Presentation: Industry Wei Sue and Rob Kelly (Business Analysts)
The Buildings Report shows the energy intensity of Australia’s buildings has decreased by 3 per cent between 2002-03 and 2010-11, led by improvements in the operation of buildings, improved energy efficiency standards, more efficient appliances and distributed energy. However, these improvements have been offset by additional buildings and increased use of electricity by electronics in homes. Despite strong growth in the number of homes and commercial buildings over the next decade, a continuation of recent trends in emissions reduction activities would drive a further reduction in buildings emissions. The current trend would deliver 30 per cent of the available emissions reduction potential in this sector.
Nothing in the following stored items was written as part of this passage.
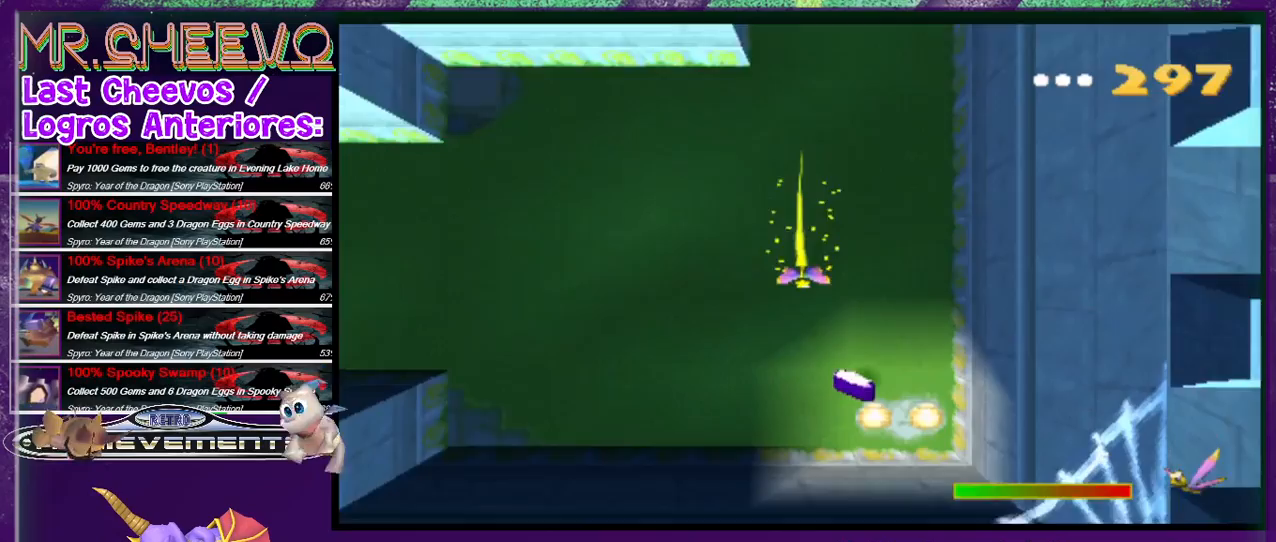
{"buttons": ["SQUARE", "DPAD_UP"], "events": [[200, "DPAD_RIGHT", "down"], [400, "DPAD_DOWN", "up"], [467, "DPAD_UP", "down"], [500, "DPAD_RIGHT", "up"]]}
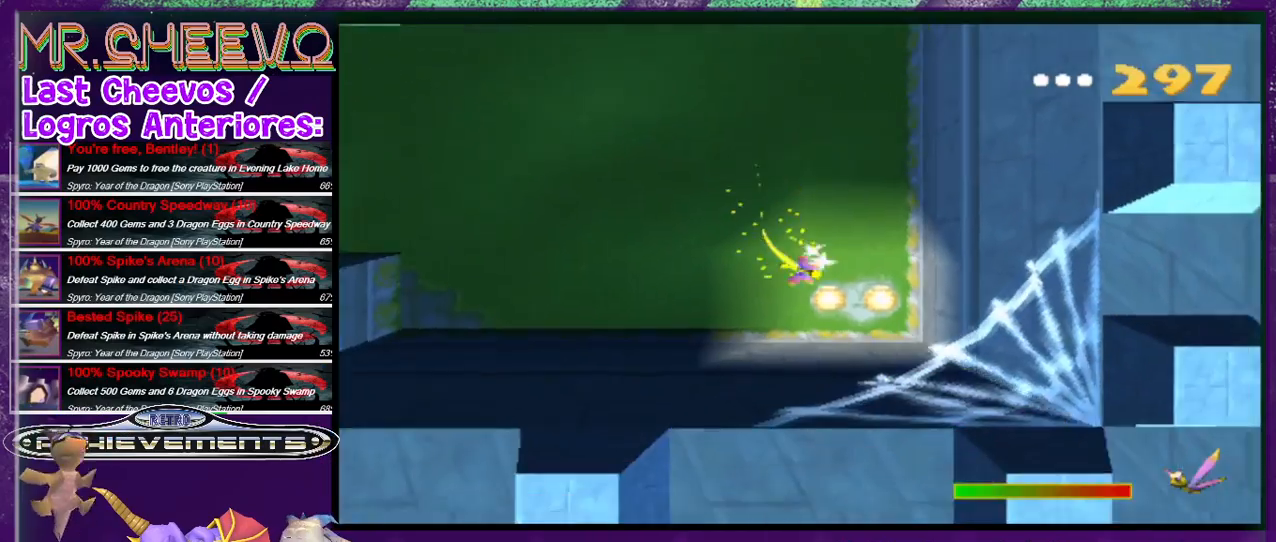
{"buttons": ["DPAD_UP"], "events": [[367, "SQUARE", "up"]]}
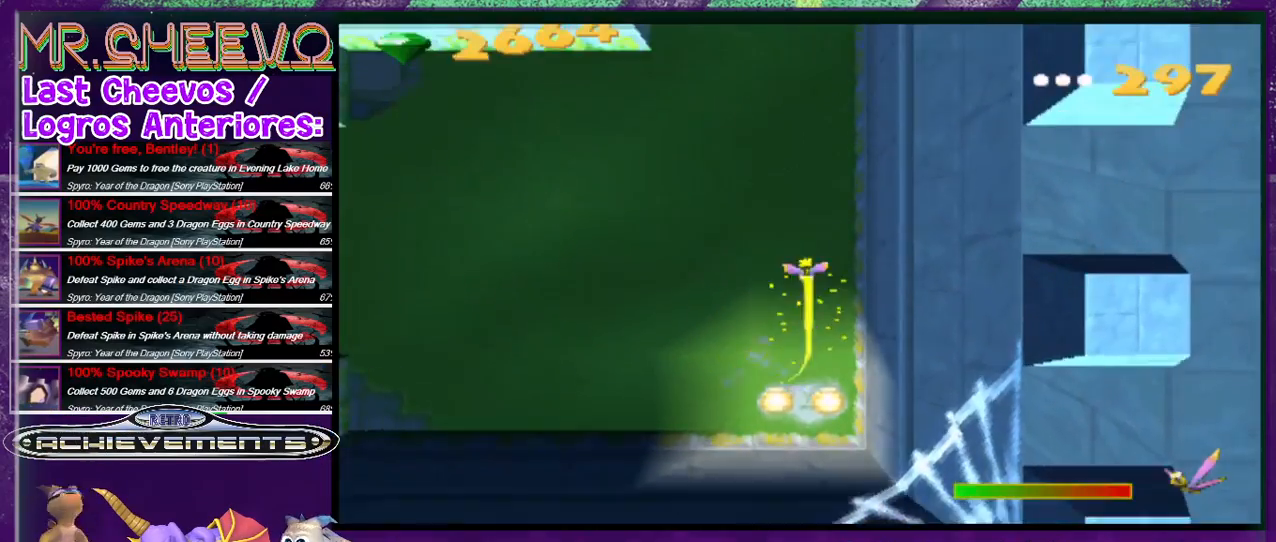
{"buttons": ["DPAD_UP"], "events": []}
Presentation: Buildings Emma Lucia (Business Analyst)
LAND-USE & WASTE
The Land-Use & Waste Report shows the annual area deforested has halved since 2003 and the total area of plantations has increased by 21 per cent over the decade. These emissions reductions have completely offset growth in all other sectors since 2002-03. However, over the next decade, emissions from land-use are likely to increase substantially as plantation forests are harvested and not replanted and there are no further reductions in deforestation. Emissions reduction activity is expected to be limited to 8 per cent of the total identified potential. Most of the potential for future activity to reduce emissions from land-use and waste activities is dependent on certainty of future revenues from government initiatives.
Presentation: Land-Use & Waste Rob Kelly (Business Analyst)
The Special Report on factors influencing large industrial energy efficiency involved in-depth interviews with 47 large industrial companies that account for 70 per cent of Australia’s industrial energy use. The report found that rising fuel prices, the carbon price, the Australian Government’s Energy Efficiency Opportunities (EEO) program and organisational changes have been the main reported drivers leading respondents to increase their energy efficiency activity in recent years. It also found that respondents with better internal practices in certain key areas demonstrate higher implementation of energy efficiency activity.
Presentation: Special Report Paris Nichols (Business Analyst)
The Technical Appendices provide an overview of the approach undertaken for ClimateWorks' research "Tracking Australia's Progress Towards a Low Carbon Economy". These appendices detail the methodology and major assumptions used in quantifying the emissions implications of emissions reduction activities in each sector covered by the study.